**EXERCISE DIRECTIONS:** Put everything from the start of the listing down to and including the line containing "algo más elevado del oficial (19 -24 kWh/100" into a JSON list of strings, one string per line, omitting blank lines.

Page-level text extractions
• • • • • • •

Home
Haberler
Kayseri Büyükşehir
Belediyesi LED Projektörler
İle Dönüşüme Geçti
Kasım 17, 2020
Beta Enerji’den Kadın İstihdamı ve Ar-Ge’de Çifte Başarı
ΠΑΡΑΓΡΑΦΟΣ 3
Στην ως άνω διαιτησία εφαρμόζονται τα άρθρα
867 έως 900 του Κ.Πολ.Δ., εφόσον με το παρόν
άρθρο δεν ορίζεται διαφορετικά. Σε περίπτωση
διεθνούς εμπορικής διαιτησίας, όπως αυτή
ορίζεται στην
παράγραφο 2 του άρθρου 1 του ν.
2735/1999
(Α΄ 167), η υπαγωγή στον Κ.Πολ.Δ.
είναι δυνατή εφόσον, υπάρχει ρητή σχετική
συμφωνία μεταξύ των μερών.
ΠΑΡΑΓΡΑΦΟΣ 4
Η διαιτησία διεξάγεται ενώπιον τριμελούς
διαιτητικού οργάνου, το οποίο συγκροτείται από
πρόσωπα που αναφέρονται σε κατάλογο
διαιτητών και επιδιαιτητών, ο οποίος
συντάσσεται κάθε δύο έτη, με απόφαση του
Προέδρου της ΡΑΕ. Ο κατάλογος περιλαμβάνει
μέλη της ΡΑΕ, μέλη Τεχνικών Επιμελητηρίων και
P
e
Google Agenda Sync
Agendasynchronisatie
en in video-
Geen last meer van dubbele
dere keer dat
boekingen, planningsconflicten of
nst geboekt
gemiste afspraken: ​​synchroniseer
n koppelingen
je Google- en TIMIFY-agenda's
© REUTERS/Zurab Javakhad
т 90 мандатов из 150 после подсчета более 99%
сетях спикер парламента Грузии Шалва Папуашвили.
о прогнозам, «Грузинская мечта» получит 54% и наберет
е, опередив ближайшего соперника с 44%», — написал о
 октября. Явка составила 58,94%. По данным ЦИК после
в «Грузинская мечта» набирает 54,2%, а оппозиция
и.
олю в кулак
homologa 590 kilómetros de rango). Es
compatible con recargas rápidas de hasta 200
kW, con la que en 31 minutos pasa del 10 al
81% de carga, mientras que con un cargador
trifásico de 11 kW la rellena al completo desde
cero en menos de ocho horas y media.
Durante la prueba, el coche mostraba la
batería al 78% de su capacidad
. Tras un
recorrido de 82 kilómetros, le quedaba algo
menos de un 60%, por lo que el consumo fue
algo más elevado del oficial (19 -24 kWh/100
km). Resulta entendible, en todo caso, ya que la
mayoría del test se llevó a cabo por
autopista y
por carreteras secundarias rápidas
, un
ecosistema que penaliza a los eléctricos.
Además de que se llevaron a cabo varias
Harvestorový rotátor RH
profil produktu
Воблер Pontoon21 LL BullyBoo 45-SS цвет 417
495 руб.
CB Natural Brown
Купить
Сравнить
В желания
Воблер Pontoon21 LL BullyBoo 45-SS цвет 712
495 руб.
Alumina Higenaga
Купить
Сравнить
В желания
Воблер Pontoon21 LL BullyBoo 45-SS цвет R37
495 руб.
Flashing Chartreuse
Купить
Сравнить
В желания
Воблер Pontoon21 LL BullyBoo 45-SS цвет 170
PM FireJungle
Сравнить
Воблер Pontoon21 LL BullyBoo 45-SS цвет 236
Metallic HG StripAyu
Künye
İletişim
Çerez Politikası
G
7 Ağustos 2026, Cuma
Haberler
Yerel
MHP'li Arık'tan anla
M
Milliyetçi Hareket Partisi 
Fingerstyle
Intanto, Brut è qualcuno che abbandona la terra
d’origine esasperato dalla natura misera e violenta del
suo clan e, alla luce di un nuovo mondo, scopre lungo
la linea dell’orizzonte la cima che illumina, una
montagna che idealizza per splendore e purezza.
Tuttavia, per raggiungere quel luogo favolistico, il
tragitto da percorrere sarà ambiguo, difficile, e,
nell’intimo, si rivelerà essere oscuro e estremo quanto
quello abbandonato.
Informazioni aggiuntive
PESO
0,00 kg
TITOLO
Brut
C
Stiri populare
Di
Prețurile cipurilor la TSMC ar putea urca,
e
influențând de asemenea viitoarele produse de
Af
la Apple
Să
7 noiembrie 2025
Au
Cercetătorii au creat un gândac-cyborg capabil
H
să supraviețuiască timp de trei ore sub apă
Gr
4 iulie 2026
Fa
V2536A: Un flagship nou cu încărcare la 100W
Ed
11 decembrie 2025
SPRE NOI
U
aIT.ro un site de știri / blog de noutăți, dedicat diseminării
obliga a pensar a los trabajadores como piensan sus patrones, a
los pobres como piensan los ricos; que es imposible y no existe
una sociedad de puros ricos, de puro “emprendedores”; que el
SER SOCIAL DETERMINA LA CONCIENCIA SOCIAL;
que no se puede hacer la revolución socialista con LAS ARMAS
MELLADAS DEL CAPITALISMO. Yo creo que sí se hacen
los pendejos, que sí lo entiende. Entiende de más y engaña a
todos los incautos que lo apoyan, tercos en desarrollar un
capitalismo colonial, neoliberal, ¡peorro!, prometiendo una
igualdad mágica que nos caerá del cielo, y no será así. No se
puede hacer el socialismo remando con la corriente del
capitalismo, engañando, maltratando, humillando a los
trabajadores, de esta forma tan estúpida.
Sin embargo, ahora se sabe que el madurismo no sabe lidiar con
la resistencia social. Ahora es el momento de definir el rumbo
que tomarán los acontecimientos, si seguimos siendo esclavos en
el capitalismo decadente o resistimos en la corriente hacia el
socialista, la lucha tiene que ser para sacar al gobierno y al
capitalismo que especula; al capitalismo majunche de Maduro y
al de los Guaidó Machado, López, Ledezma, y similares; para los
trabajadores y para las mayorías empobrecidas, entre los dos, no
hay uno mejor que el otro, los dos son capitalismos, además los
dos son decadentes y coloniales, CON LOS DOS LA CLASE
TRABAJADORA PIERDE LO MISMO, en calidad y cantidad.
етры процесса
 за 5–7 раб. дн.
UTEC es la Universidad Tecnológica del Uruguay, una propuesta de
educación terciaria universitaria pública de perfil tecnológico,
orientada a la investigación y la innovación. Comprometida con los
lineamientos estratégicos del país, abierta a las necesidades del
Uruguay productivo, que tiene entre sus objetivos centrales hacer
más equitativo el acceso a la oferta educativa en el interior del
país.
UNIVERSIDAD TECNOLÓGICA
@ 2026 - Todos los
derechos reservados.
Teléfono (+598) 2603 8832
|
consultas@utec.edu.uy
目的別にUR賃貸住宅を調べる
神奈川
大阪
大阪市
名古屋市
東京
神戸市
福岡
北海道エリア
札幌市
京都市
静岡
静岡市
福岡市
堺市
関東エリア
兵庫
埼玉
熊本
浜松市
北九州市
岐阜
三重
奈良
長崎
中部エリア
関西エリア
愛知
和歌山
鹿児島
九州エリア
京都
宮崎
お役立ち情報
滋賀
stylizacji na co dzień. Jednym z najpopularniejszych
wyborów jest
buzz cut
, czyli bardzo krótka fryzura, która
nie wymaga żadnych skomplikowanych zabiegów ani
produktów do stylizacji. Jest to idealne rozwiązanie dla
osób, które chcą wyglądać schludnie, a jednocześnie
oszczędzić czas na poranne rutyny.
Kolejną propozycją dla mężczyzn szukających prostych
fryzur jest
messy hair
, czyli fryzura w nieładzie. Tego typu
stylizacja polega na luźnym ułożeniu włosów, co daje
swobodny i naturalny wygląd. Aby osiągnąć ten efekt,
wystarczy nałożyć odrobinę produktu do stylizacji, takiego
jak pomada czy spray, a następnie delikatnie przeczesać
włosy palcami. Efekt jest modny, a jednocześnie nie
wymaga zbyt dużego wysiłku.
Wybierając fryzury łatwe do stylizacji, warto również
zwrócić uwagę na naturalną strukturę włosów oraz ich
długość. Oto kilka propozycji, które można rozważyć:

• • • • • • •

**RESPONSE TO THIS TASK:**
[
  "Home",
  "Haberler",
  "Kayseri Büyükşehir",
  "Belediyesi LED Projektörler",
  "İle Dönüşüme Geçti",
  "Kasım 17, 2020",
  "Beta Enerji’den Kadın İstihdamı ve Ar-Ge’de Çifte Başarı",
  "ΠΑΡΑΓΡΑΦΟΣ 3",
  "Στην ως άνω διαιτησία εφαρμόζονται τα άρθρα",
  "867 έως 900 του Κ.Πολ.Δ., εφόσον με το παρόν",
  "άρθρο δεν ορίζεται διαφορετικά. Σε περίπτωση",
  "διεθνούς εμπορικής διαιτησίας, όπως αυτή",
  "ορίζεται στην",
  "παράγραφο 2 του άρθρου 1 του ν.",
  "2735/1999",
  "(Α΄ 167), η υπαγωγή στον Κ.Πολ.Δ.",
  "είναι δυνατή εφόσον, υπάρχει ρητή σχετική",
  "συμφωνία μεταξύ των μερών.",
  "ΠΑΡΑΓΡΑΦΟΣ 4",
  "Η διαιτησία διεξάγεται ενώπιον τριμελούς",
  "διαιτητικού οργάνου, το οποίο συγκροτείται από",
  "πρόσωπα που αναφέρονται σε κατάλογο",
  "διαιτητών και επιδιαιτητών, ο οποίος",
  "συντάσσεται κάθε δύο έτη, με απόφαση του",
  "Προέδρου της ΡΑΕ. Ο κατάλογος περιλαμβάνει",
  "μέλη της ΡΑΕ, μέλη Τεχνικών Επιμελητηρίων και",
  "P",
  "e",
  "Google Agenda Sync",
  "Agendasynchronisatie",
  "en in video-",
  "Geen last meer van dubbele",
  "dere keer dat",
  "boekingen, planningsconflicten of",
  "nst geboekt",
  "gemiste afspraken: ​​synchroniseer",
  "n koppelingen",
  "je Google- en TIMIFY-agenda's",
  "© REUTERS/Zurab Javakhad",
  "т 90 мандатов из 150 после подсчета более 99%",
  "сетях спикер парламента Грузии Шалва Папуашвили.",
  "о прогнозам, «Грузинская мечта» получит 54% и наберет",
  "е, опередив ближайшего соперника с 44%», — написал о",
  " октября. Явка составила 58,94%. По данным ЦИК после",
  "в «Грузинская мечта» набирает 54,2%, а оппозиция",
  "и.",
  "олю в кулак",
  "homologa 590 kilómetros de rango). Es",
  "compatible con recargas rápidas de hasta 200",
  "kW, con la que en 31 minutos pasa del 10 al",
  "81% de carga, mientras que con un cargador",
  "trifásico de 11 kW la rellena al completo desde",
  "cero en menos de ocho horas y media.",
  "Durante la prueba, el coche mostraba la",
  "batería al 78% de su capacidad",
  ". Tras un",
  "recorrido de 82 kilómetros, le quedaba algo",
  "menos de un 60%, por lo que el consumo fue",
  "algo más elevado del oficial (19 -24 kWh/100"
]